This is a phrase I’ve borrowed from so-called “heathens,” a word often used for modern norse or germanic pagans by that community. I don't personally like the term heathen, which doesn’t really matter because I focus more on Greco-Roman traditions, but I admire the tendency in the heathen community to place a strong emphasis on morality and community. For heathens, this phrase “gifting cycle” refers not just to exchange between man and the gods, but also exchange among men. In their system, the exchange of both physical and intangible gifts such as food, affection, support, wealth, and aid is the process which is responsible for creating the bonds between people that make community and communal life possible. This practice is rooted in the Indo-European traditions, and has equivalents in nearly every Indo-European tradition we know of.
In the same way that bonds between people create a human community, bonds between the Gods and the primordial substance of being creates the cosmos. That might not be an adequately precise way to word it, as “substance” and “being” are pretty loaded terms philosophically and not all traditions hold that there is any sort of “being-ness” that isn’t either a God, part of a God, or created by a God. Endless arguments can be had over this sort of thing, but we’re going to learn to crawl before we can run and basically limit our explanation to “the Gods do it.” If we’re successful, then someday more virtuous people than us can argue about this all night while reclining next to a vestal hearth. The important thing, at any rate, is that the Gods are engaged in a process of offering their own affection, talents, and substance to the world, to each other, and to us. Emulating that process with ourselves, our community, and our environment is therefore an important part of becoming like the gods and living rightly.
Just as we form bonds with humans by investing time, effort, and material, when we invest time, effort, or material into learning about the gods and acting righteously we transform our relationship to the Gods. They give many gifts to us constantly and thanklessly; life, happiness, and love are all given even to people with no consciously cultivated relationships to any gods (though it could be argued that these are all diminished, and especially so when atheism occurs at a societal rather than individual scale). When we dedicate our own substance to the Gods by learning, acting, and offering worship, we change from being passive recipients of gifts we don’t understand or appreciate into being affirmative and willing participants in a cycle of exchange which improves our lives and our selves.
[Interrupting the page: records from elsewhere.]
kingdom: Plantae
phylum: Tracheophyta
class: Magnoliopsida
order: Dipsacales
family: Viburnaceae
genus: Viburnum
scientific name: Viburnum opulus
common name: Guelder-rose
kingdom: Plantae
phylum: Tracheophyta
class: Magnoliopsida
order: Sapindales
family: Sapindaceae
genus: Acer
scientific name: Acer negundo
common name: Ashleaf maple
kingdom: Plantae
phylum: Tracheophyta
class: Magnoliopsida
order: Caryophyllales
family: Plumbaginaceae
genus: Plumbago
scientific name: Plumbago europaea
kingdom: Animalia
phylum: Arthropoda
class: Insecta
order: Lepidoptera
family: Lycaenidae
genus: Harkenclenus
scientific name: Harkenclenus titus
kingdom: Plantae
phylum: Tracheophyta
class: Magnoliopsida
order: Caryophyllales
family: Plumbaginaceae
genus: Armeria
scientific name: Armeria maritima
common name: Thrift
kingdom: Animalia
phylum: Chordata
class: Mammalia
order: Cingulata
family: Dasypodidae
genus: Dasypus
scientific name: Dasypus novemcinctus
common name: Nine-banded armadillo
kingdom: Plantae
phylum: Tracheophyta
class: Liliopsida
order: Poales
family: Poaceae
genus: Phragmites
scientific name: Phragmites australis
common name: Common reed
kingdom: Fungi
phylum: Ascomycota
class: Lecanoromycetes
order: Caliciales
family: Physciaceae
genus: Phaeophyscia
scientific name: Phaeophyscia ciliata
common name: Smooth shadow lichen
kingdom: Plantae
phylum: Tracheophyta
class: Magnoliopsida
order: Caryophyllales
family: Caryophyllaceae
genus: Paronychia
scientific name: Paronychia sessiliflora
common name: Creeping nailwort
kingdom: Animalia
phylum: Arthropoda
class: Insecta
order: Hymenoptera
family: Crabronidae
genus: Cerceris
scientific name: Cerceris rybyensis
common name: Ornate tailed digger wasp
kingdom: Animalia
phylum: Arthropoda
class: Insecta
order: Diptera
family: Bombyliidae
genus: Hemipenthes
This is not a matter of “subjecting” ourselves to the Gods as some neopagans might complain; that subjection occurred the moment we were created. Participating willingly in the gifting process is a step away from slavery, not towards it, because through it we begin to share the sovereignty of the Gods over our own lives rather than letting it occur unbeknownst to us.
When polytheists use images and statues in worship, it is understood that these icons serve as symbolic objects that help to anchor our physical, animal selves to our worship by granting our eyes an image to associate with the incorporeal forces that are being engaged. Similarly, when we offer food, drink, or votive objects like weapons or jewelry, what is being exchanged is not the physical being of those items but rather the powers that are symbolically vested in them; food is strength and sustenance, drink can be purity, merriment, or revelation depending on if it’s water or alcohol, and various other objects carry different meanings.
The use of those items serves a similar purpose to the use of an icon: It forms mental connections between the motions of the physical body and spiritual phenomena. Our stomachs already know firsthand of the nourishing power of food, and so when we symbolically return that nourishing force to the Gods through offerings the action is understood in a more immanently holistic way. In a sense, we are sublimating our bonds with the experiences of hunger, fulfillment, purification, strength, or whatever else is vested in the offered items, into a bond with the worshipped God. That bond already existed and would exist regardless of practice simply because of the nature of the Gods and our position relative to them, but the ritual process of creating a way for our minds and bodies to perceive and contribute to that bond is perhaps the first and most vital step in establishing religious practice. All subsequent religious engagement happens as a part of the gifting cycle. The process can wax and wane as life goes on, but it is always the basis of our relationships, and relationships are the basis of existence both for man as a social animal and for the cosmos as a series of bonds between different forces and Gods.